Task to complete: Repeat the records below exactly from the line containing "right elbow: (561, 179)" to the line containing "right shoulder: (481, 298)", taking in both of those lines. Drop the pictures.

___ Material shown

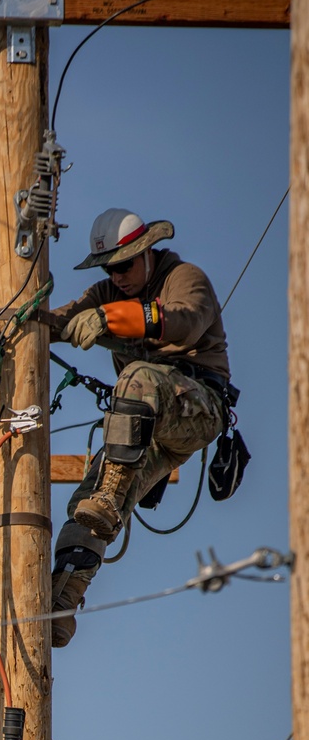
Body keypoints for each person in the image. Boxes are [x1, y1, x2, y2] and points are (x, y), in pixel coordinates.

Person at [48, 208, 233, 646]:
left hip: (198, 408)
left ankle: (112, 498)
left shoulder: (185, 278)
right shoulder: (105, 292)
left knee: (136, 378)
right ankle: (63, 600)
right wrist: (2, 321)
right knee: (88, 497)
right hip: (146, 425)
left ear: (146, 252)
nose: (119, 276)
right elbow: (59, 319)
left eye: (124, 264)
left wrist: (115, 320)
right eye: (110, 269)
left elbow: (185, 322)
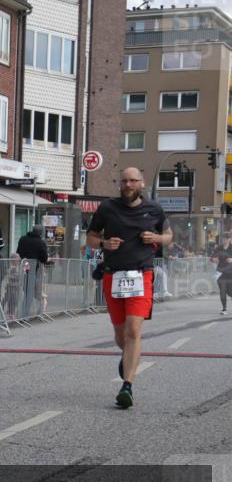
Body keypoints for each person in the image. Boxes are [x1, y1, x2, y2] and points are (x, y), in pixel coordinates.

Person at [86, 167, 171, 409]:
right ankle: (128, 357)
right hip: (113, 276)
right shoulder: (107, 208)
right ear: (120, 184)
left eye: (133, 180)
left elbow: (168, 235)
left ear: (141, 183)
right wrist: (104, 243)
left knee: (134, 330)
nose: (128, 184)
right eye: (124, 181)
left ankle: (127, 386)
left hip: (141, 275)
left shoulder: (154, 209)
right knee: (121, 335)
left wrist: (156, 239)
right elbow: (90, 238)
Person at [16, 224, 53, 317]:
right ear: (41, 233)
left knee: (26, 291)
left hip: (24, 268)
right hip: (35, 270)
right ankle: (25, 314)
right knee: (32, 292)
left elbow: (18, 252)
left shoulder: (22, 239)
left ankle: (24, 312)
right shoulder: (40, 243)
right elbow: (44, 258)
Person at [212, 230, 232, 314]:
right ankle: (224, 309)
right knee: (222, 291)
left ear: (229, 239)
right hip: (220, 272)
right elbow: (211, 257)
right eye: (223, 238)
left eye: (225, 238)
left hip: (230, 272)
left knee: (230, 291)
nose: (224, 240)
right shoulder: (219, 248)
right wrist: (214, 259)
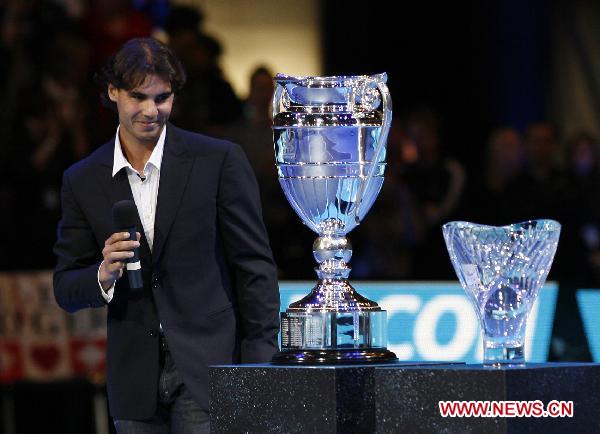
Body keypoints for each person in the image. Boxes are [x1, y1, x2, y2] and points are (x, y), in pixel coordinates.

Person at [53, 37, 280, 433]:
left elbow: (254, 268)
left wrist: (258, 365)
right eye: (138, 97)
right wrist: (102, 275)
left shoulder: (218, 160)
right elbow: (65, 285)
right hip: (134, 381)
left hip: (209, 370)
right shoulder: (82, 180)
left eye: (162, 98)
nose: (150, 111)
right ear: (113, 92)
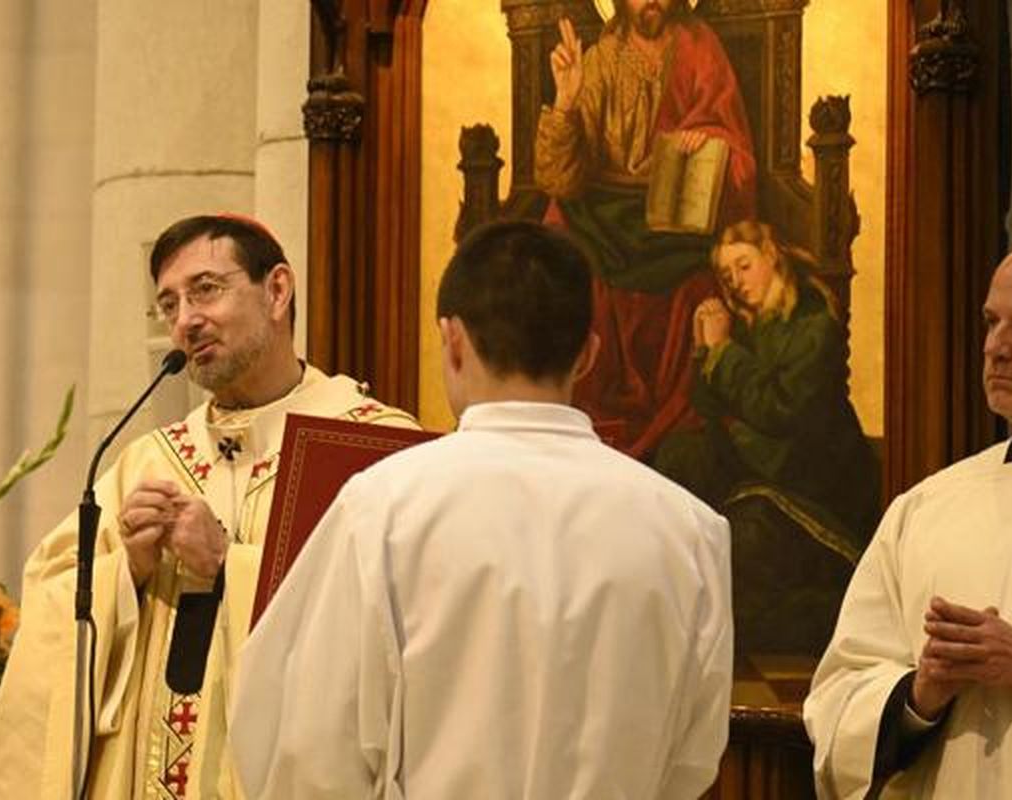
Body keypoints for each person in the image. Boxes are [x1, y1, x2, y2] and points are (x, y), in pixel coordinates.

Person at [229, 221, 733, 798]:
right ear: (589, 355)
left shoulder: (384, 508)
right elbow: (693, 759)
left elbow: (304, 748)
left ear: (453, 340)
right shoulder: (691, 531)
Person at [0, 214, 418, 799]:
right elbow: (52, 600)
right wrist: (126, 574)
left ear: (278, 291)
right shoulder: (146, 462)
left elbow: (399, 624)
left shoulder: (371, 449)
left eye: (206, 290)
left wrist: (229, 566)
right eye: (169, 305)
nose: (186, 320)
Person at [805, 251, 1012, 797]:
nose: (998, 347)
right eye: (992, 323)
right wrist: (918, 696)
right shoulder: (925, 508)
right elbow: (841, 693)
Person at [536, 0, 757, 458]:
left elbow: (733, 140)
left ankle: (673, 441)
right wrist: (567, 101)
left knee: (692, 292)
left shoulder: (699, 47)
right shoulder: (598, 60)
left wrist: (709, 139)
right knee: (577, 283)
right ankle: (586, 434)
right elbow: (561, 179)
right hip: (602, 211)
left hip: (672, 215)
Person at [654, 220, 879, 653]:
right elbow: (709, 408)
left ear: (772, 259)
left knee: (745, 545)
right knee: (678, 455)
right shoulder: (750, 321)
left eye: (744, 266)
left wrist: (722, 352)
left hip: (813, 486)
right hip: (762, 464)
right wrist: (705, 348)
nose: (736, 283)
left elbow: (779, 410)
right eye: (726, 275)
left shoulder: (814, 322)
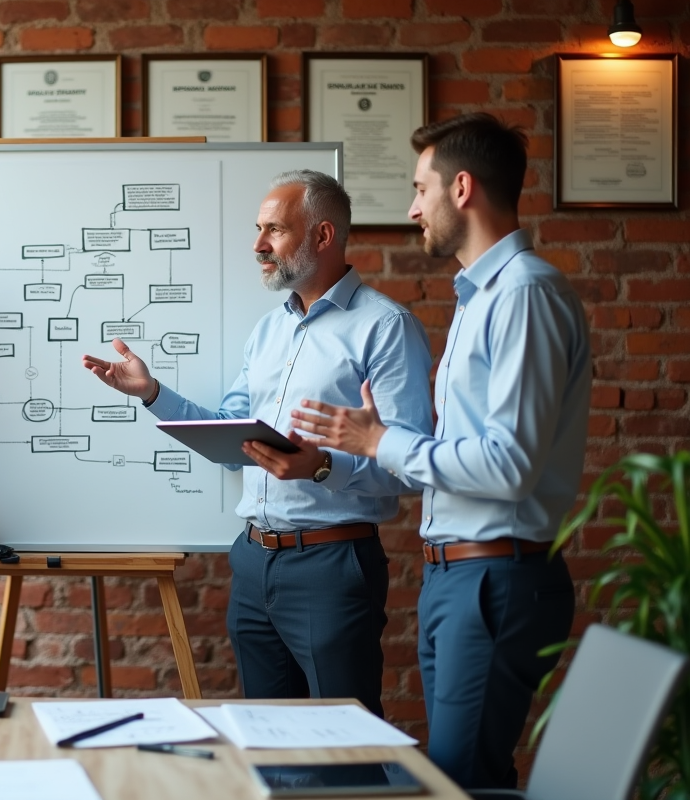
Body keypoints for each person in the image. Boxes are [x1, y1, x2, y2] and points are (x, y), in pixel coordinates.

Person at [292, 113, 591, 789]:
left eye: (419, 189)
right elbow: (475, 449)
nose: (410, 207)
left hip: (494, 580)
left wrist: (380, 440)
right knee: (466, 775)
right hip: (460, 577)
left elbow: (509, 466)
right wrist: (382, 441)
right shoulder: (481, 298)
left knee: (459, 781)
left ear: (461, 190)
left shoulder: (524, 295)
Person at [82, 170, 433, 714]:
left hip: (331, 564)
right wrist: (152, 393)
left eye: (273, 230)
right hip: (251, 562)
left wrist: (321, 468)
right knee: (270, 740)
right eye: (258, 229)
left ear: (322, 236)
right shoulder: (268, 331)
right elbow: (230, 428)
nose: (258, 245)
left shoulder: (386, 328)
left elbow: (408, 464)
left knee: (342, 743)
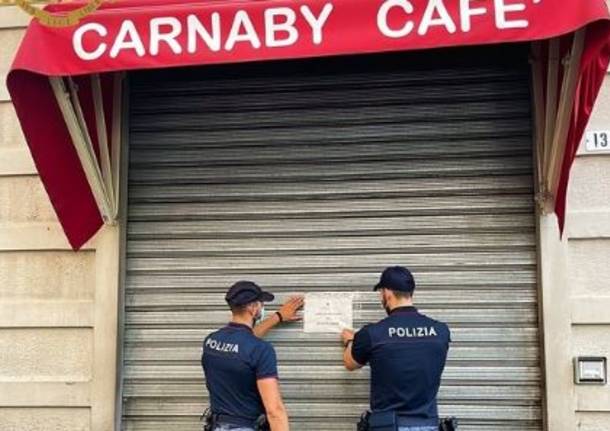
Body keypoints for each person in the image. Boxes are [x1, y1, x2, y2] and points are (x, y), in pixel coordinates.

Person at [341, 266, 451, 431]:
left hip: (387, 426)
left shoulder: (371, 334)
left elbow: (350, 363)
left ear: (387, 293)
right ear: (410, 293)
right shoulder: (441, 331)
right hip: (428, 425)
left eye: (381, 293)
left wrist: (351, 341)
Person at [202, 280, 304, 431]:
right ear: (252, 307)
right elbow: (274, 410)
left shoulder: (211, 341)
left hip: (217, 426)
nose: (262, 306)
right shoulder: (261, 350)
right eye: (261, 303)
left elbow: (243, 342)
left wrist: (278, 317)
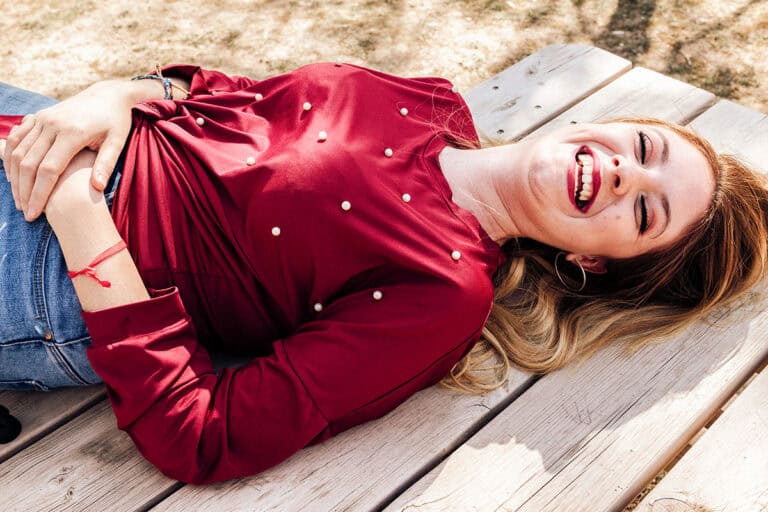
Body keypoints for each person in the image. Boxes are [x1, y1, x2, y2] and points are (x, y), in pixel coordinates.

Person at [0, 61, 766, 483]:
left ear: (594, 262)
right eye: (643, 147)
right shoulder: (431, 100)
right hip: (50, 127)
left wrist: (81, 216)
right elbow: (232, 97)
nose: (625, 174)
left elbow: (204, 436)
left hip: (49, 257)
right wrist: (120, 94)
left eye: (646, 212)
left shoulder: (443, 295)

______

Response to this exercise:
right elbow: (561, 179)
right hip: (602, 211)
left hip: (672, 215)
Person at [654, 220, 879, 653]:
right elbow: (709, 408)
left ear: (772, 259)
left knee: (745, 545)
right knee: (678, 455)
right shoulder: (750, 321)
left eye: (744, 266)
left wrist: (722, 352)
left hip: (813, 486)
right hip: (762, 464)
right wrist: (705, 348)
nose: (736, 283)
left elbow: (779, 410)
right eye: (726, 275)
left shoulder: (814, 322)
Body keypoints for each person in the image. Boxes are [x1, y1, x2, y2] and points are (x, y), in pixel coordinates.

Person at [292, 113, 591, 789]:
left eye: (419, 189)
right elbow: (475, 449)
nose: (410, 207)
left hip: (494, 580)
left wrist: (380, 440)
right knee: (466, 775)
right hip: (460, 577)
left elbow: (509, 466)
right wrist: (382, 441)
right shoulder: (481, 298)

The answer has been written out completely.